THE SEEK-AND-FIND-HER MANEUVERS of the babies started after the train sliced off Sam’s leg, smooth as bread or a tube of lunchmeat. Sam and Dave liked to jump the speeding trains. One miscalculated jump landed him in Mercy Veterans Hospital (years later renamed Dr. Martin Luther King, Jr., General Hospital, MLK, where Dave wasted away).

No loss, Beulah said. That damn fool brother of mine left his sense back home when he came up here, Beulah said. He mightest well have left his leg.

Sam shook for three nights with fever. His tongue spat out red words.

What’s that he’s mumblin? Gracie asked.

Something bout that Filipino woman, Beulah said.

What Filipino woman?

The one who had his baby.

What? This truly surprised Gracie, for Sam had never said word the first about it.

Back when he was stationed overseas. It ain’t nothing, Beulah said. Over there, them women so po they’ll do it all night long for a can of beans.

I was so glad to get shut of them niggas, Beulah said. And when they get out the service, first thing they do come visit me. Well, first they go to California looking for R.L. Ain’t there but a moment. Come visit me. I like to think they come to stay fo good. One night, I prayed to God, Please send them niggas back to Houston … I guess they heard God’s call, or maybe they jus missed all that devilment. They took the first locomotive back to Houston. But those two weeks they stayed wit me …

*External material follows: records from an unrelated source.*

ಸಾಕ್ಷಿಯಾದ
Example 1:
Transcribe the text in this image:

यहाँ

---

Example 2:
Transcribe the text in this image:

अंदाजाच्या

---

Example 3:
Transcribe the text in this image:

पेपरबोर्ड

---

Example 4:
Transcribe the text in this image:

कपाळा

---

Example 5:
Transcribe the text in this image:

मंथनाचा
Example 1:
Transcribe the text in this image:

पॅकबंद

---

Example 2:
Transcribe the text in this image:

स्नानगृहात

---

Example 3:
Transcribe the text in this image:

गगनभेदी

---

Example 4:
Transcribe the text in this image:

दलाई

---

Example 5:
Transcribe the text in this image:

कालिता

Well, Beulah, I guess they didn’t want to get shut of you, cause two years after that

they come for good.

The doctors put a spoon in Sam’s mouth to keep him from swallowing his tongue— like you had to do when Nap had one of his seizures —shaking, like he hadn’t got spilled onto the tracks but had actually caught the train and was riding it. That fever so hot that Gracie saw red plumes spreading over her hands and climbing red up the sanitized white walls. Only Beulah could stand the heat of Sam’s bed.

Sam, Beulah said. Sam.

Quiet down now, Beulah. They gon put us outa this room.

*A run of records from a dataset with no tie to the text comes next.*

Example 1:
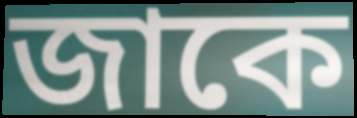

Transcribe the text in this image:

জাকে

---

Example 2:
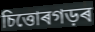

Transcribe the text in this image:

চিত্তোৰগড়ৰ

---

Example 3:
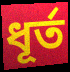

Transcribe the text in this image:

ধূৰ্ত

Sam, you want me to hold up yo leg? Sam.

Beulah, he can’t hear you.

Sam. You the baby. Mamma told me to guard after you kids. Mamma told me—

The hours trembled on, and days. Sam shook off the fever. The doctors gave him a wooden leg, the same leg — no, they forced him to buy a new one, the termites crunching down to the roots of that first one — that, years later, Jesus and Hatch mistook for a toy when the family went visiting him, laid up drunk wit that lady who would steal his life, steal the wood of his head with her ax, already knowing and planning her crime, cause she always fled the apartment whenever we visited, didn’t want us to see the guilt in her eyes, read her war plan —the boys knocking one another upside the head with the leg, or using it as a bowling pin, the same leg that Sam often set on fire when he got drunk and bounced down the stairs naked to smother it out.